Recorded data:
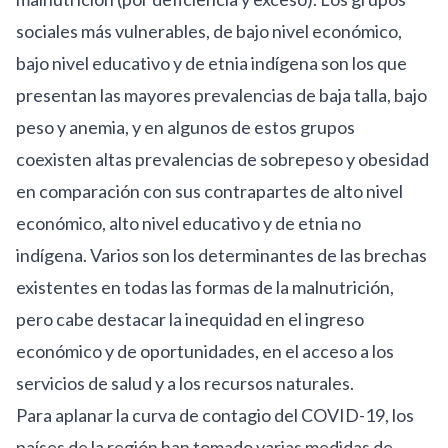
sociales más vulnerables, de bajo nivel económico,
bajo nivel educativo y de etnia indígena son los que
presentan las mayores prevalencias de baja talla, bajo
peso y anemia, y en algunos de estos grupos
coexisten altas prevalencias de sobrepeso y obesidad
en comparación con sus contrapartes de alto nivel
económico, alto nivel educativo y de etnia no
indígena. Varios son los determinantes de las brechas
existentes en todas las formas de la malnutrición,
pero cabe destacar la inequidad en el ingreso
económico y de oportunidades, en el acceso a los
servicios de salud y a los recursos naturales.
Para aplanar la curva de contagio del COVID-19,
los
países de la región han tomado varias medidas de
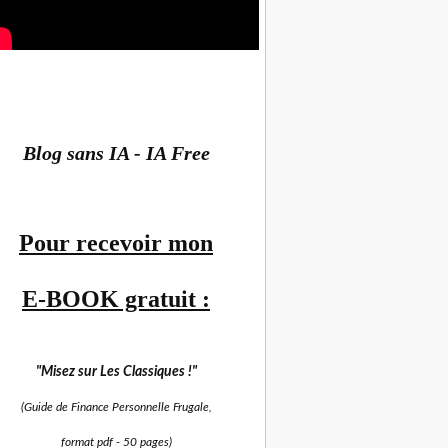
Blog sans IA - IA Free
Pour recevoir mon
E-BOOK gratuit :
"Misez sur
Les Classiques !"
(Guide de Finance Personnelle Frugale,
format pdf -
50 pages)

---

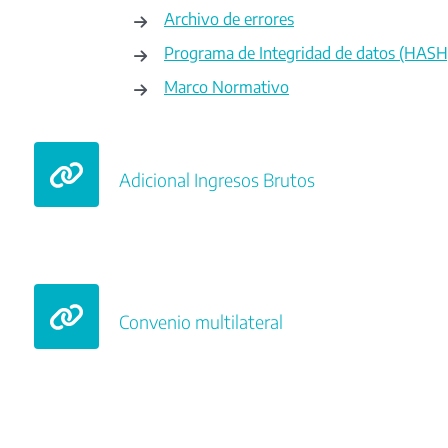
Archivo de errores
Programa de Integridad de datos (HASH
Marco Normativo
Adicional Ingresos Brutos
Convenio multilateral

## REQUIRED WORK
Count how many lines in the data above include the string "nivel", and write only that number.

## REPLY TO THE TASK
4